**INPUT**
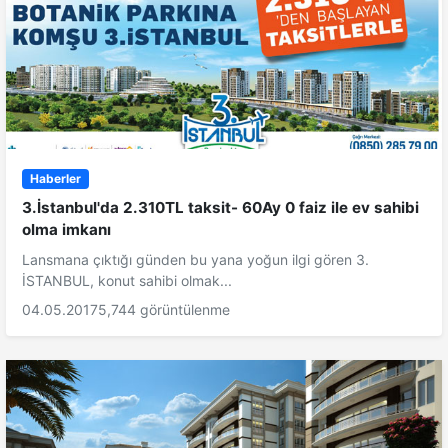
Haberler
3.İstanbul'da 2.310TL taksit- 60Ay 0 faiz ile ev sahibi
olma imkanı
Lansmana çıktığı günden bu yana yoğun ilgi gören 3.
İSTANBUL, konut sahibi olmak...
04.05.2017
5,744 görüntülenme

* * *

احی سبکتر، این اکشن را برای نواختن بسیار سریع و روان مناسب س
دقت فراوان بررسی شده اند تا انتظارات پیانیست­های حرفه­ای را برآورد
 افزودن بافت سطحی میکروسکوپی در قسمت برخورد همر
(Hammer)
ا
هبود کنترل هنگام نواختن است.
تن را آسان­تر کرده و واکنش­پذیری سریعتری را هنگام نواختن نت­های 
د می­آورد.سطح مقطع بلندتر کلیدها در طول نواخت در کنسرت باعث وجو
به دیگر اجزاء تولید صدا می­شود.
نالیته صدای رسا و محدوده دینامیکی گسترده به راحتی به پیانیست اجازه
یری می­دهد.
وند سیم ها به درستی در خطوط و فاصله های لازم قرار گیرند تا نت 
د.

==

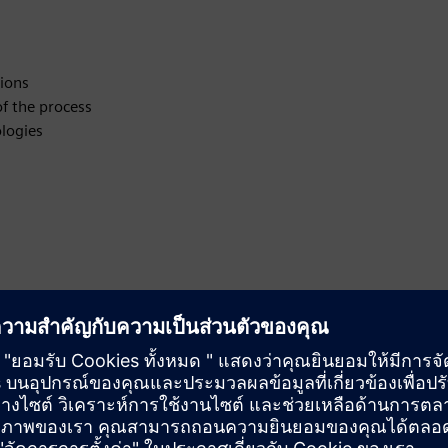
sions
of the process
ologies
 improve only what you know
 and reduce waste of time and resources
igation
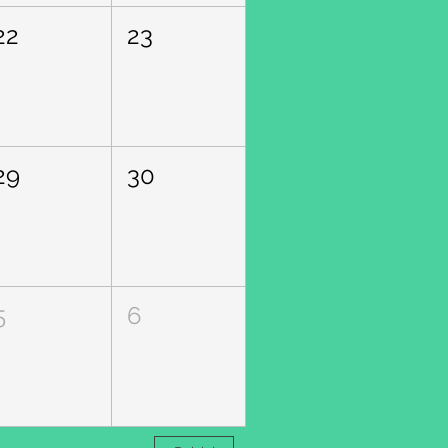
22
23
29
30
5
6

**DIRECTIONS FOR THIS TASK**
Pull out every line of the records above that contains the word "نواختن", and copy each one in full.

**ANSWER SECTION**
احی سبکتر، این اکشن را برای نواختن بسیار سریع و روان مناسب س
هبود کنترل هنگام نواختن است.
تن را آسان­تر کرده و واکنش­پذیری سریعتری را هنگام نواختن نت­های 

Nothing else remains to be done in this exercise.